Many of the gains in cancer chemotherapy, transplant and other surgeries came about because of effective antibiotics that were available to treat patients with weakened immune systems.

AMR should not be allowed to significantly impact healthcare delivery or food safety. Whether we can slow the current trend towards increasing AMR is questionable, given the open nature of Singapore and dependence on global food production.

But Singapore cannot give up without trying, and it should do so in partnership with the region and internationally, as success in Singapore will depend on our neighbours being able to control AMR too.

The primary merit of Singapore’s national action plan, besides being a public declaration of resolve, is to highlight the interconnectedness of human and animal health and practices in the issue of AMR, and to focus the efforts of all stakeholder government agencies on this issue.
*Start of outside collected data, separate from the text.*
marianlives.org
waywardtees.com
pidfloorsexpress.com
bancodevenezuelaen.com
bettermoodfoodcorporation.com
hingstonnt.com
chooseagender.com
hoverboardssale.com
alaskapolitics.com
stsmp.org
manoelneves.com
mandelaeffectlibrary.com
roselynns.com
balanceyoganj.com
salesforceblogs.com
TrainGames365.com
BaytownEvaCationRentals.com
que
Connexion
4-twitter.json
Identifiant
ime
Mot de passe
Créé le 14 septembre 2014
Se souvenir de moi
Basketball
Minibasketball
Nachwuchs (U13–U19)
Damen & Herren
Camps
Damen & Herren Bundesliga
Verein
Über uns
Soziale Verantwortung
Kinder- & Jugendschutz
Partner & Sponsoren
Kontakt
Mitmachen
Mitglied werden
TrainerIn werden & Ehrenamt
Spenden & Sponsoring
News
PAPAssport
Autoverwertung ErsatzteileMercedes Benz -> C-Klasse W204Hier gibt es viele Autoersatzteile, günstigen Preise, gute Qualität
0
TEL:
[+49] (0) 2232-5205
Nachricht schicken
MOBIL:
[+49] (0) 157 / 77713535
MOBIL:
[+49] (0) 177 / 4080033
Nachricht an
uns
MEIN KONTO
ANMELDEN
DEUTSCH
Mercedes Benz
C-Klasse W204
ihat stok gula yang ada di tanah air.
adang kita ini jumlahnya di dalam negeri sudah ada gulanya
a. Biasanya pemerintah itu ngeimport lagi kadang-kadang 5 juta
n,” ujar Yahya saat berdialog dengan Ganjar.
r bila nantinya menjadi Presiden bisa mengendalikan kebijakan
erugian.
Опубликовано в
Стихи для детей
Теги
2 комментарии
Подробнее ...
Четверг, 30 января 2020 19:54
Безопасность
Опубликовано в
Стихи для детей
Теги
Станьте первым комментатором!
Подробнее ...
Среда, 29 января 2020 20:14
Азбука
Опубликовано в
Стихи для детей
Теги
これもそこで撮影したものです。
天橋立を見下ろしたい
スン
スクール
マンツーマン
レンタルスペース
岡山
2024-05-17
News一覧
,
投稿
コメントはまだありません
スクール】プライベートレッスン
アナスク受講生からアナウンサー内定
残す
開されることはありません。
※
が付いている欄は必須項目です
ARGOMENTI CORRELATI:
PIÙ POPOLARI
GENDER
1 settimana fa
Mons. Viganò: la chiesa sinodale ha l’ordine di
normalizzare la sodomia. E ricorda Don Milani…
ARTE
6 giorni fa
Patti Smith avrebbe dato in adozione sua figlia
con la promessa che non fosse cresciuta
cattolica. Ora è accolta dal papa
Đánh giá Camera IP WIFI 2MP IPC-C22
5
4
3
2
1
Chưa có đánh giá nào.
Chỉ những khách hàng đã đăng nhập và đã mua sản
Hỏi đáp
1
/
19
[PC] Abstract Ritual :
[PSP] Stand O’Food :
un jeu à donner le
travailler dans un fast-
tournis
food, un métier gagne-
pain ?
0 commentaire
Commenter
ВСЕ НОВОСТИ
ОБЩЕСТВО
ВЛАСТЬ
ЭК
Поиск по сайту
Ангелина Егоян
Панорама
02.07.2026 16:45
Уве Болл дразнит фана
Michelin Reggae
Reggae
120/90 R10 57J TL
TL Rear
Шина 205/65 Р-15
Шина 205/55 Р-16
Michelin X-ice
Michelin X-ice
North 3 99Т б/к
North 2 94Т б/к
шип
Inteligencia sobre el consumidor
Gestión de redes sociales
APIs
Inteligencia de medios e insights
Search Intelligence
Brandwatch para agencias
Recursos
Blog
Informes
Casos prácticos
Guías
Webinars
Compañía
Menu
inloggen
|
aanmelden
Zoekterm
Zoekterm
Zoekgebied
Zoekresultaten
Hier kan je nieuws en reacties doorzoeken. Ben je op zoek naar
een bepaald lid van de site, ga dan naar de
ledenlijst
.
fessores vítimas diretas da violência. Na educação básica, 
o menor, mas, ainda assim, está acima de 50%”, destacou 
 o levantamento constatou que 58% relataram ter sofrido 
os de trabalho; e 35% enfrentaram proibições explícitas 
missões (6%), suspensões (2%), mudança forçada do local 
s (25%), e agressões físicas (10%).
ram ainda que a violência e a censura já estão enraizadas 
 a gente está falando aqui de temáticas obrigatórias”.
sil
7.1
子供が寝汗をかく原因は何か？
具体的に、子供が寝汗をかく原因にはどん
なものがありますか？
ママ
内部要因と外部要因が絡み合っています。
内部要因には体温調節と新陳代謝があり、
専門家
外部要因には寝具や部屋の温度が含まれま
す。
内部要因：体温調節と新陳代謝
A long-term sustained effort is also explicitly spelled out. Bottom-up efforts from the various communities in human and animal health to promote education and awareness of antibiotics and AMR, research for better understanding of the issue, and private-public partnerships on interventions to control AMR will be necessary to match the top-down initiative that led to the development of the plan.

Associate Professor Hsu Li Yang, who leads the Antimicrobial Resistance Programme at the NUS Saw Swee Hock School of Public Health, was a member of the workgroup that developed the National Strategic Action Plan. Professor Paul Ananth Tambyah is an infectious diseases physician and professor of medicine at the Yong Loo Lin School of Medicine.